Hospital cuts plan: inefficient, costly and could risk patients’ survival

Speaking as a concerned citizen at yesterday’s Calderdale and Kirklees Joint Health Scrutiny Committee meeting in Halifax Town Hall, retired Eye Surgeon Dr Colin Hutchinson explained that the hospital cuts proposal – to send all planned care patients to Huddersfield and all acute and emergency patients to Calderdale Royal Hospital  – was risky for both patient safety and the long term viability of both planned and acute/emergency services. Here is some information about services that Calderdale Royal Hospital would lose if the proposal goes ahead.

This is Dr Hutchinson’s statement to the 6th April Joint Health Scrutiny Committee:

When I started working in Halifax, in 1995, we were mainly working out of two hospitals. Most of the surgical specialties were based in Royal Halifax Infirmary, and most of the medical specialties in Halifax General Hospital, barely a mile apart. As an Eye Surgeon, if one of my patients was experiencing serious medical problems and I needed help from one of my physician colleagues, it could be a matter of days, and certainly many hours, before they were able to break from their duties and come to the other hospital. It delayed effective treatment and I can well recall feeling very uneasy as to the risk in such situations.

It is now proposed to build separate facilities for “planned care” and “urgent care”, six miles apart. Given the age range of patients having joint replacements and many other kinds of surgery, some of them will develop general medical problems, such as heart attacks, loss of control of their diabetes or any one of many other scenarios. At the moment, it is fairly easy and quick to call on help from an experienced physician. That will no longer be the case.

If a patient (or visitor) has a cardiac arrest at the planned care site, the level of expertise available to the resuscitation team is unlikely to be as high as on the urgent care site, which could affect their chance of survival.

If a patient has, for example, had a gall-bladder removed, and starts to bleed during the night, or at the weekend, and has to return to theatre, will there be the facilities to open and staff an operating theatre at the “planned care” site, or will they have to be put in a blue light ambulance to take them to the urgent care site for treatment? The consultation documents do not tell us, but I suspect that there will not be two theatre teams on stand-by.

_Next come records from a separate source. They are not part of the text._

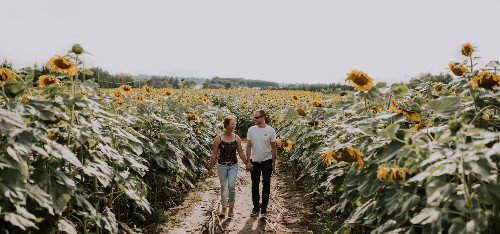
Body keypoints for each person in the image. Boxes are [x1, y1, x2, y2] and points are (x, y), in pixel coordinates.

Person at [208, 115, 249, 217]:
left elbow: (240, 153)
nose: (234, 126)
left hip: (233, 165)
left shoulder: (237, 138)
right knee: (224, 187)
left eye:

Following many kinds of operations, a post-operative review by the operating surgeon, to ensure that the patient is recovering satisfactorily and to deal with any complications that might be occurring, is an important part of patient care. If these patients are in a different hospital from the main part of the surgeon’s workload, there is a significant risk that they will not receive as close post-operative supervision as they now enjoy. It will also make it more difficult to allocate the surgeons’ working time cost-effectively.

There is no clear separation of the support services required for “planned care” and “urgent care”. Diagnostic imaging and other tests are needed for both; catering, cleaning and portering services are needed for both. Splitting the hospitals in the way proposed builds in the need for duplication of facilities and staff that condemns the services to long-term continuing additional costs and inefficient working practices, and the very real threat that they will be non-viable in the longer term.

At the moment, if there is an influx of seriously ill patients to the Trust, beds allocated to “planned care”, are switched to cope with acutely ill patients. This does mean that planned operations can be cancelled at short notice, but the priority must be to deal with acute life-threatening and disabling conditions, and most patients accept this, knowing that next time it could be they that need the bed. Remove 119 beds to a separate site, and that ability to respond flexibly to peaks of demand is lost. The result will be many more days when the hospital will be closed to new admissions, which will have to be diverted to surrounding hospitals.

Back in 1995, we were making do with the legacy of buildings a hundred years old, built in another era and had to do the best we could. Only a fool would build such risks and inefficiencies into a newly designed system, such as that which is being proposed to us today. If the powers that be have decided that we cannot be allowed to have functioning hospitals in each of our towns, at least let us have one that is equipped and staffed to deal safely with all the variable circumstances that arise in both planned and emergency settings; there is too much overlap between these two categories to separate them.